Thanks to Rochelle @Rochelle Wisoff-Fields-Addicted to Purple for providing another Friday Fictioneers photo prompt. Her weekly challenge is for us to write a story of 100 words or less based on a photo prompt (thanks to Roger Bultot).
Genre: Narrative poetry
Title: Joe’s Plan
Word count: 96
Joe was okay for 96;
a walker, a bag, and caths.
not bad. no cancer.
she was long gone.
he felt guilty and missed her.
Joe had a plan.
one night, after the poker game,
the pain was too much.
at the hospital er, shingles, they said,
was not deadly.
that night in his bathtub
he used his .38 Special
to join with her,
just past the veil.
Joe’s girlfriend found him, cops came,
hazmet cleaned up. some family members
dealt with his stuff. all they ever wanted
was joe’s money. now it’s finished.
Look both ways and wonder why, but death awaits all.
Mind the gaps and keep your powder dry.
Thanks to Rochelle @Rochelle Wisoff-Fields-Addicted to Purple for another midweek, Friday Fictioneers photo prompt.
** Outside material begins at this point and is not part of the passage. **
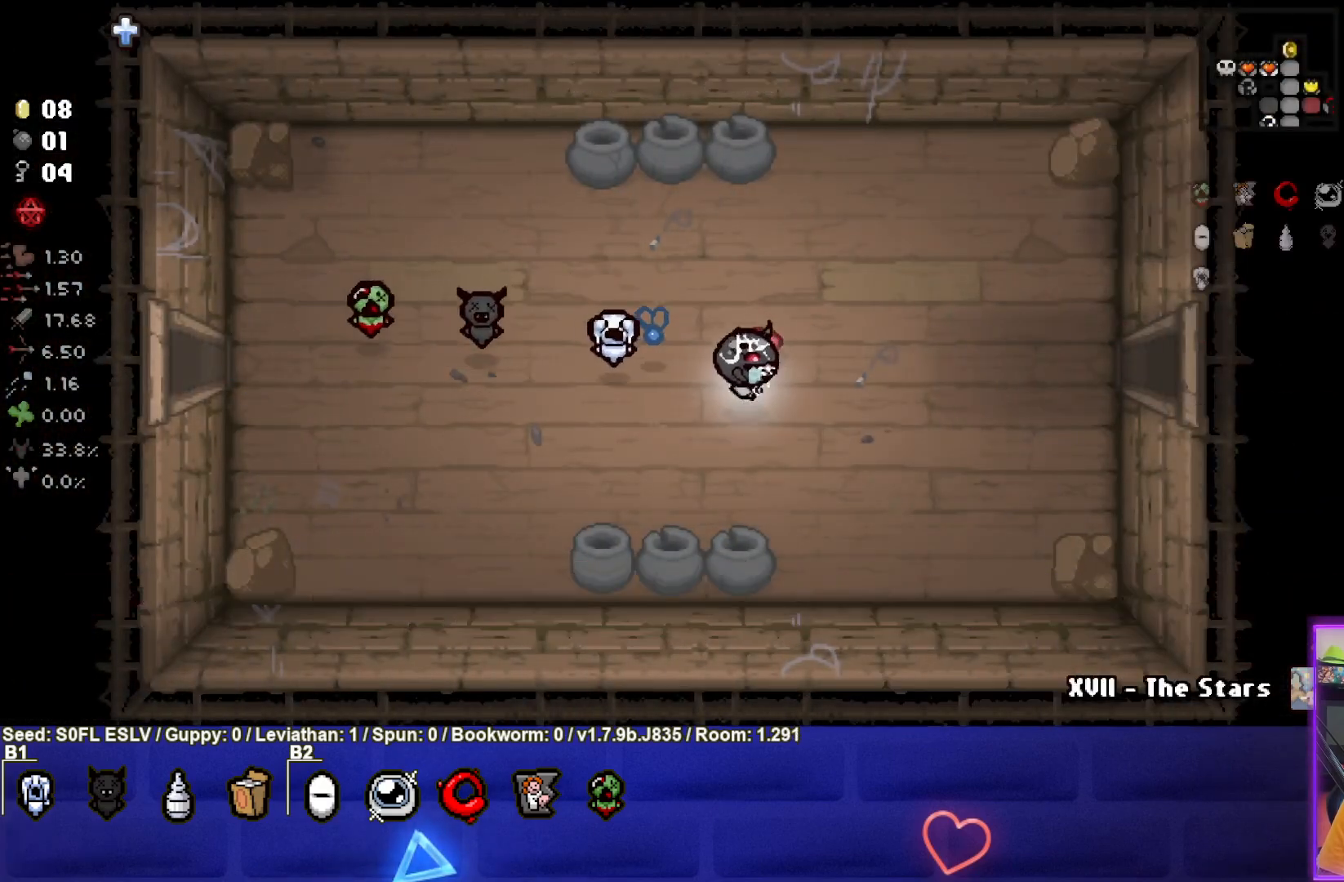
{"buttons": [], "left_stick": "right", "events": []}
Her weekly challenge is for us to write a story of 100 words or less based on a photo prompt (this week, hers).
Title: When I Met Sparky
Word Count: 100
Old Sparky was its name. A useless device, except for taking out life 695 times.
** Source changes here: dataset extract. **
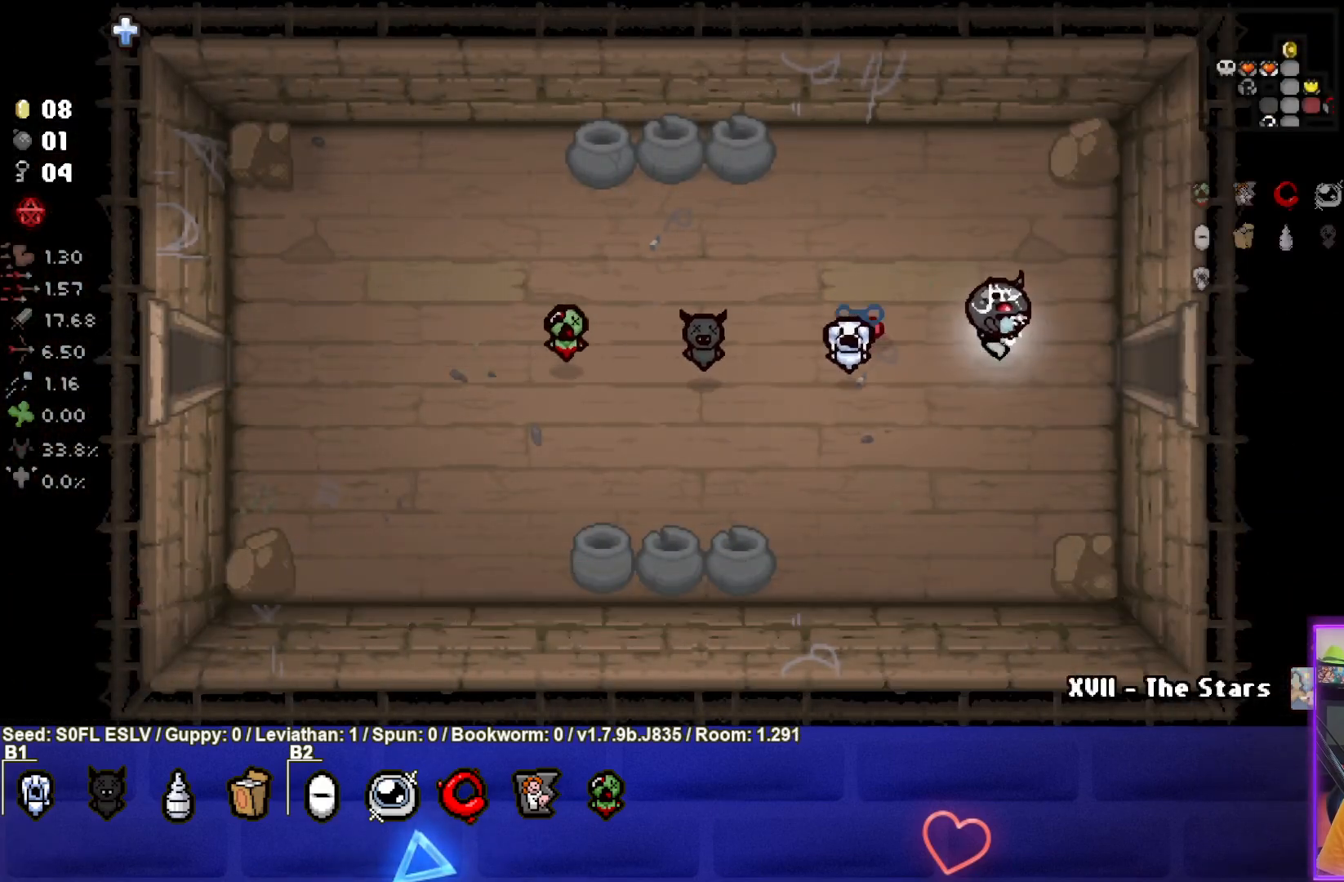
{"buttons": [], "left_stick": "center", "events": [[417, "left_stick", "center"]]}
I could have been seeing any old gallows, a chopping block, a guillotine, but it was an ugly wooden chair with dried up leather straps and old wires. It was a creative invention to kill in a kinder, gentler way.
I felt a willfulness choke me.
I kept my emotions hidden. When the warden asked if I would like to sit in the chair (against the rules), without moving my eye from what must have been a sight for thousands, I mumbled a muffled, “Nope.”
Look both ways when you kill.
Mind the gaps death cannot be undone.
Thanks to Rochelle @Rochelle Wisoff-Fields-Addicted to Purple for another Friday Fictioneers inspiring Wednesday photo. Her weekly challenge is to write a story of 100 words or less based on a photo prompt. This week’s inspiration is provided by C.E. Ayr.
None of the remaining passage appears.